• _Exercise description_
According to the architecture decisions document, which groups were consulted on the decision to use a multi gate deployment approach for multi-tenancy?

• _Passage provided_
--------------------------------
09_Architectural_Decisions.md

Architecture Decisions

1. Use a multi gate deployment approach to realize multi-tenancy
2. EDC is not a mandatory, but recommended component for accessing BPDM Pool API/Data
3. Using an API based service component approach for orchestration logic instead of a message bus approach
4. Limitations of OpenAPI text descriptions
5. Recommended usage scenarios of an EDC enabled communication in Business Partner Data Management Solution

Use a multi gate deployment approach to realize multi-tenancy

• status: accepted
• date: 2023-06-01
• deciders: devs, architects
• consulted: ea, pca

Context and Problem Statement

In BPDM a wide range of CX Member share their business partner data with our system. It must be ensured that each CX Member has only access to its own data. That's why our system must realize some kind of multi-tenancy.
--------------------------------
• _Information supplied_
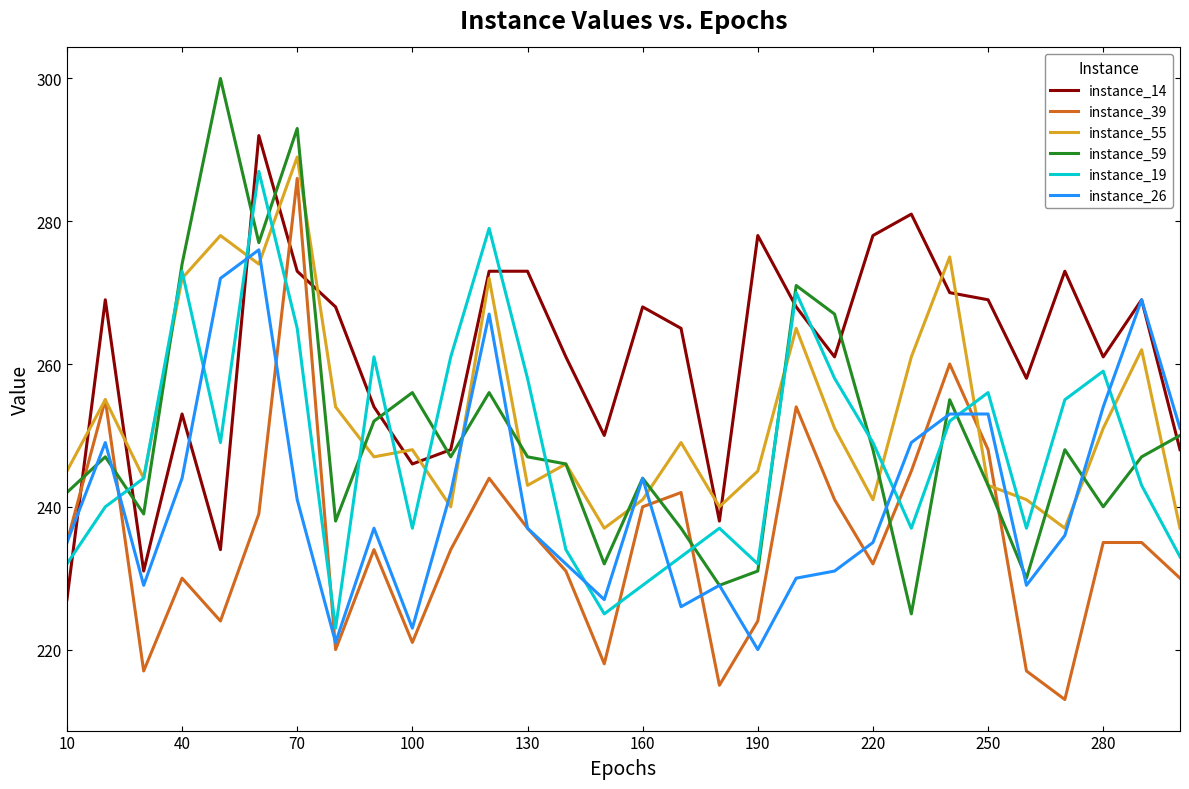

How many intersections are there between instance_19 and instance_26?

8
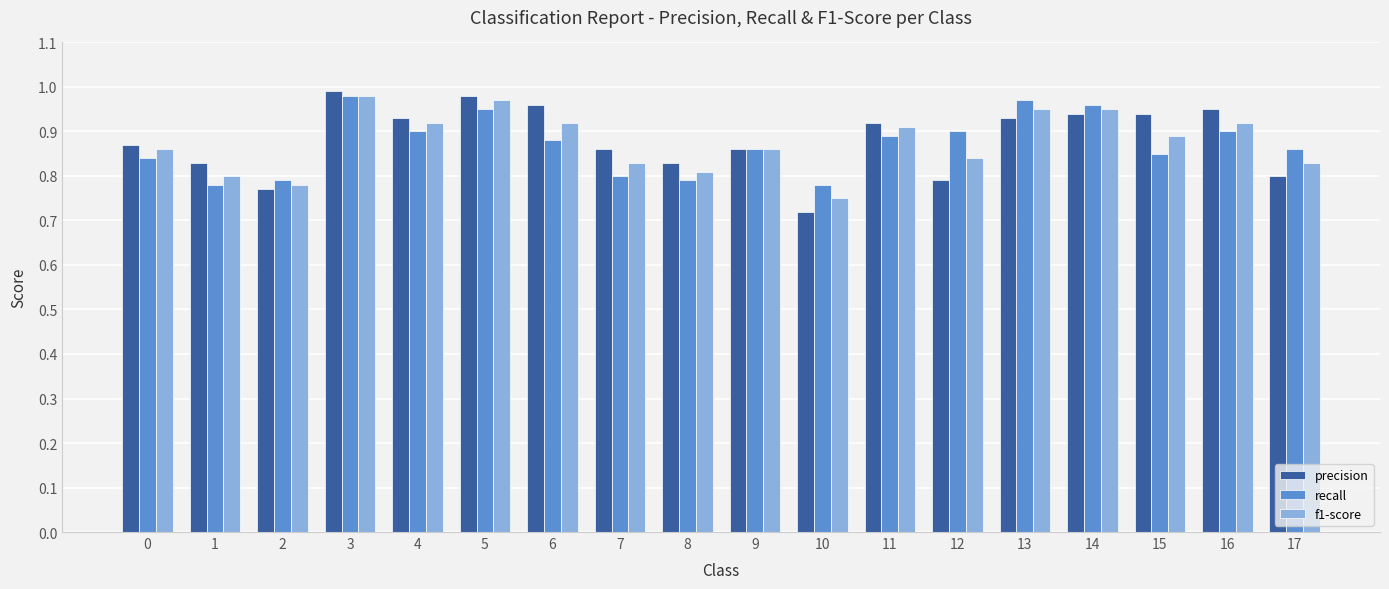

At which label does precision reach its minimum?

10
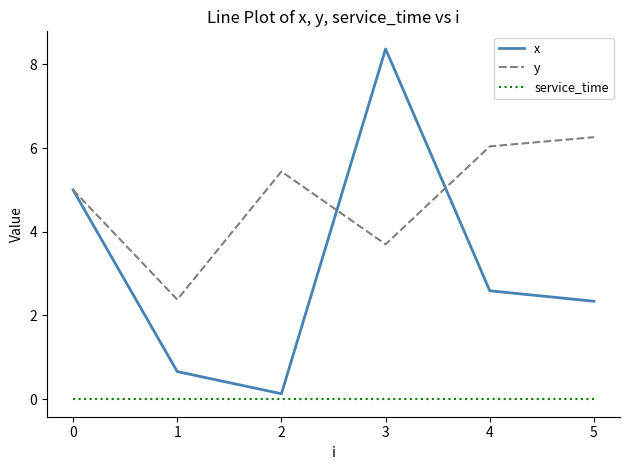

What is the spread (max minus min) of values at 4?

6.0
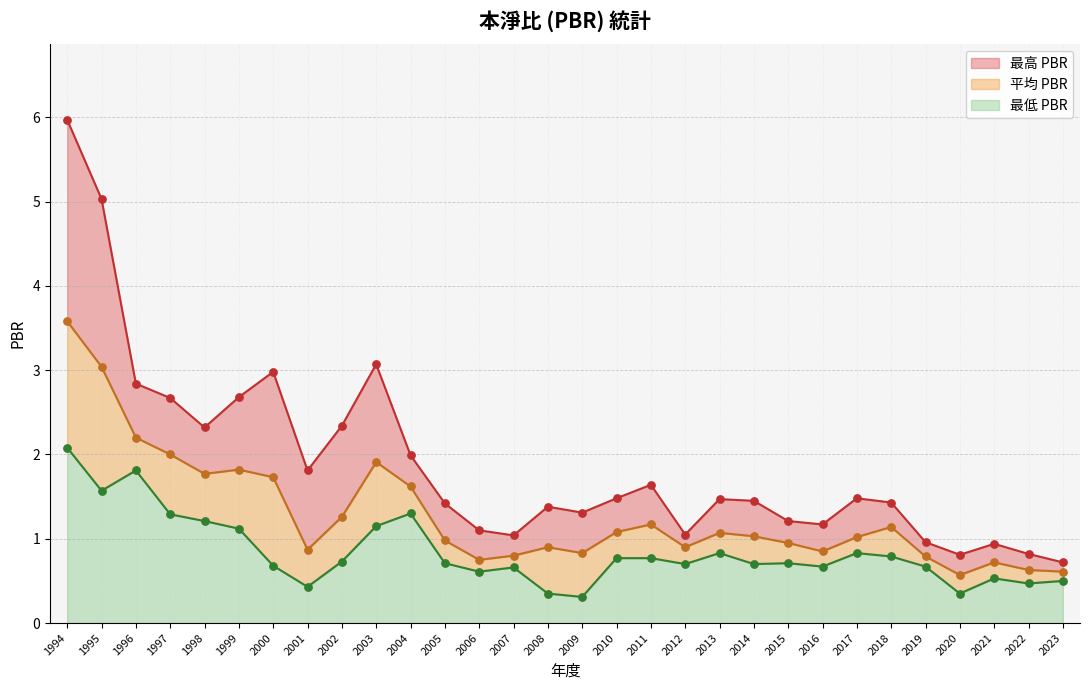

What are all the series names shown in the legend?

最高 PBR, 平均 PBR, 最低 PBR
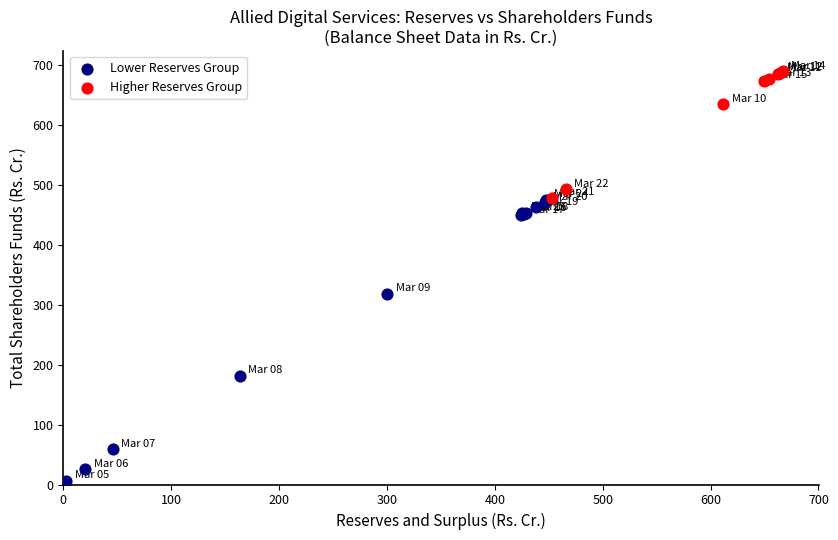

What are all the series names shown in the legend?

Lower Reserves Group, Higher Reserves Group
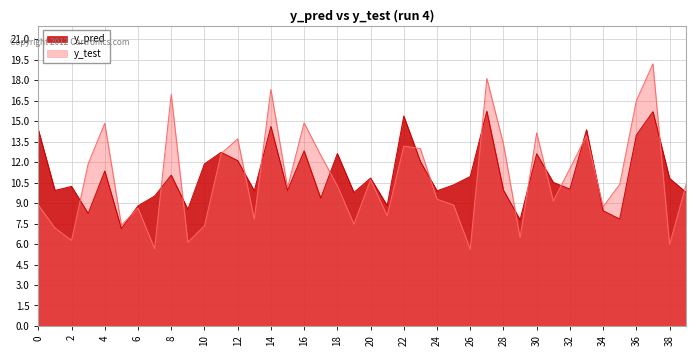

What is the total value across all series at 32?

21.6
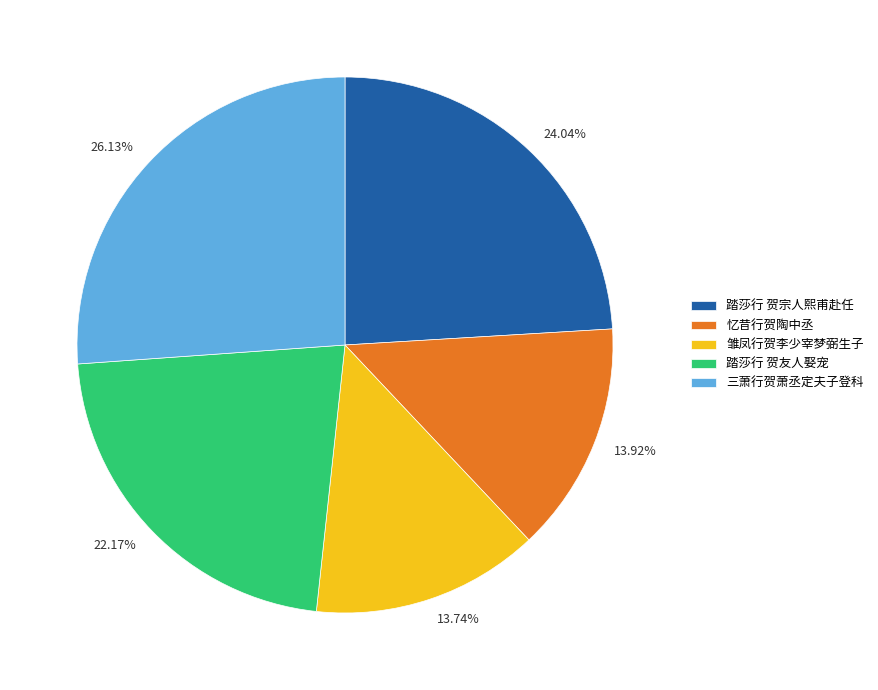

Which has a higher value, 踏莎行 贺友人娶宠 or 雏凤行贺李少宰梦弼生子?

踏莎行 贺友人娶宠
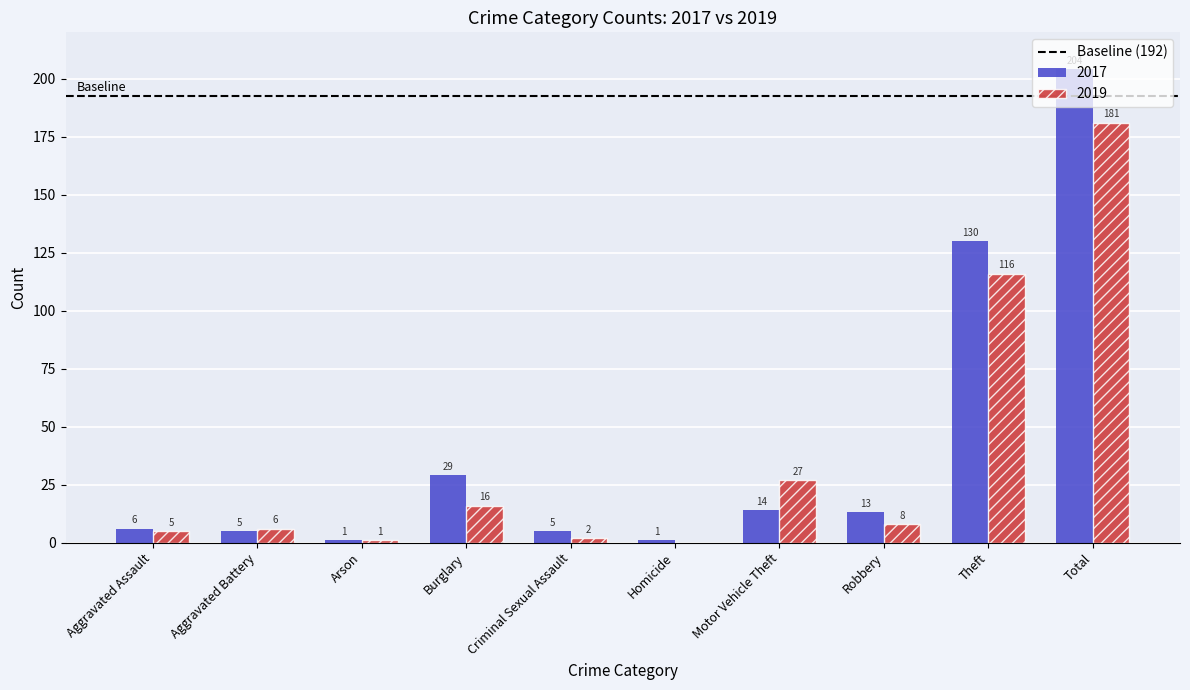

Where is 2019 nearest to the value 90?

Theft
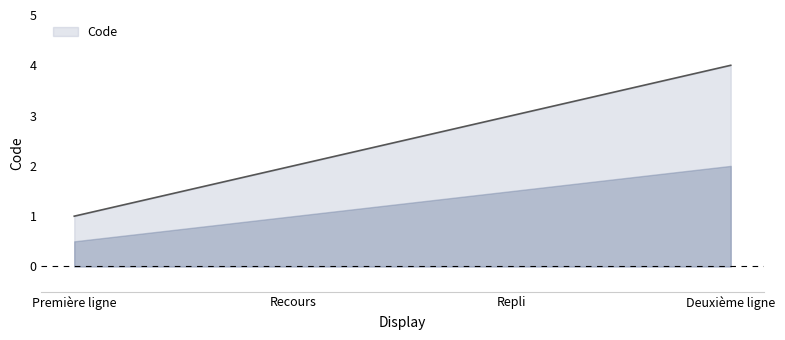

Reading left to right, transcribe all the data shown in this chart.

1	2	3	4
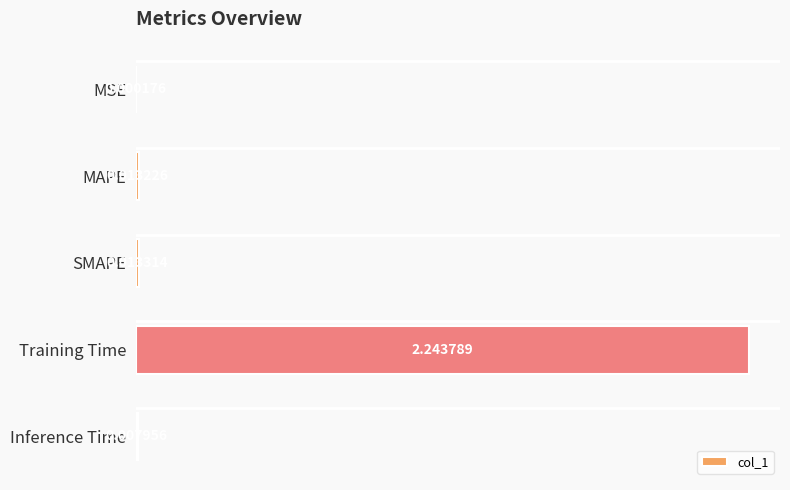

Which category has the highest value across all series?

Training Time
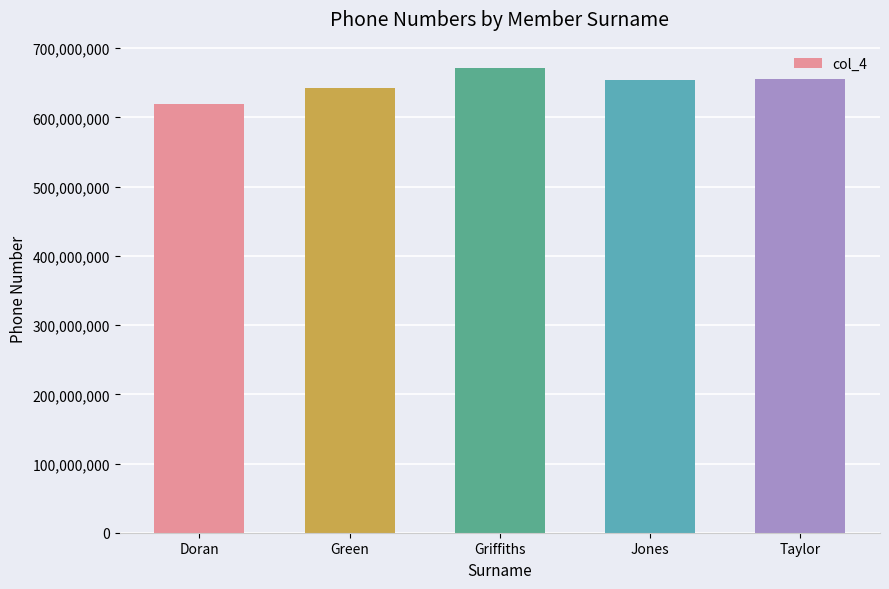

What is the label of the 2nd bar from the right?

Jones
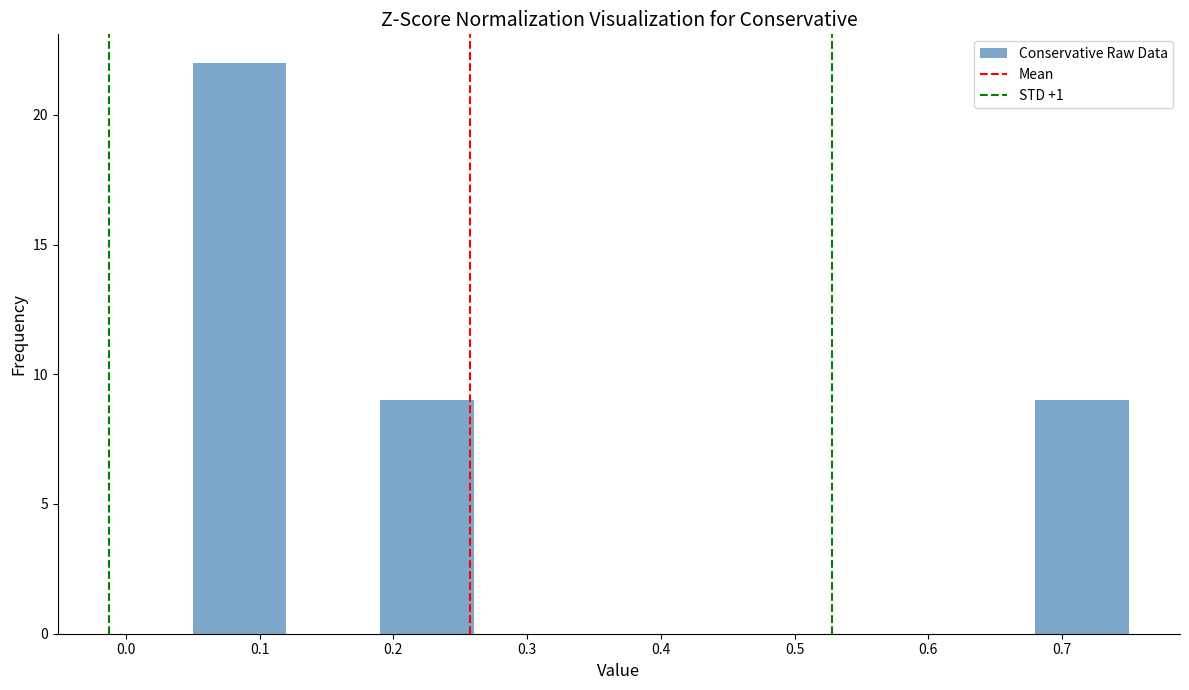

Reading left to right, list every bar in this chart as the range it spans on the x-axis followed by its height. The values are not printed on the chart, so give them approximately, as read against the axis.

0.05 to 0.12: 22
0.12 to 0.19: 0
0.19 to 0.26: 9
0.26 to 0.33: 0
0.33 to 0.40: 0
0.40 to 0.47: 0
0.47 to 0.54: 0
0.54 to 0.61: 0
0.61 to 0.68: 0
0.68 to 0.75: 9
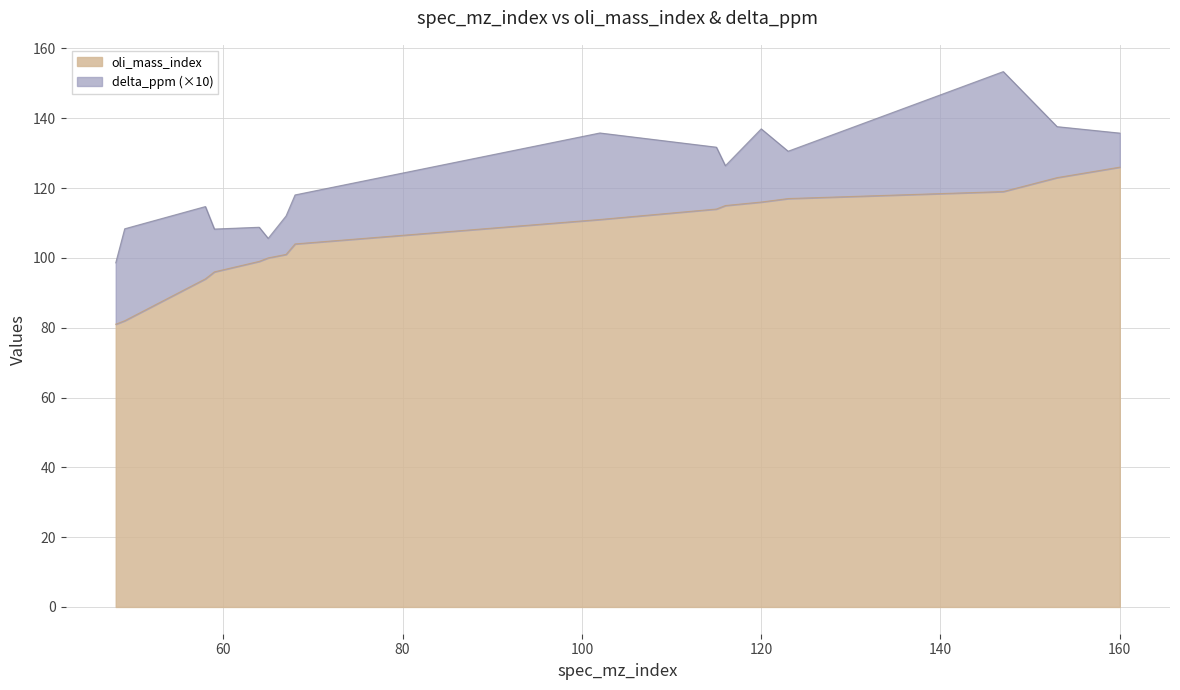

What value does the data have at 115, to the nearest 10?

110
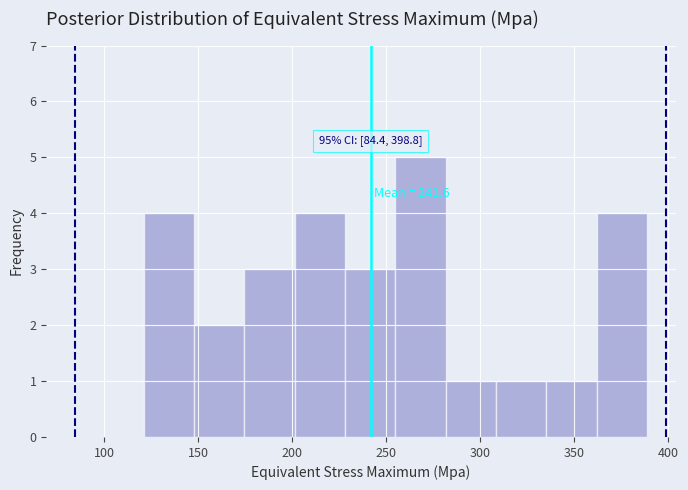

Which range on the x-axis has the tallest bar?

255 to 280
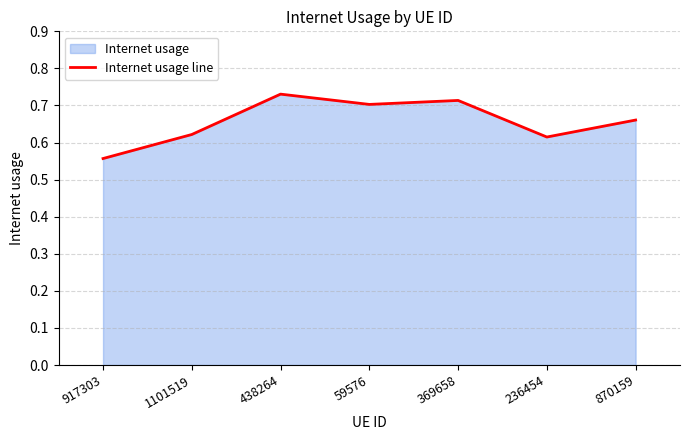

Does the chart have visible grid lines?

Yes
--------------------------------
• _The completed task_
ea and pca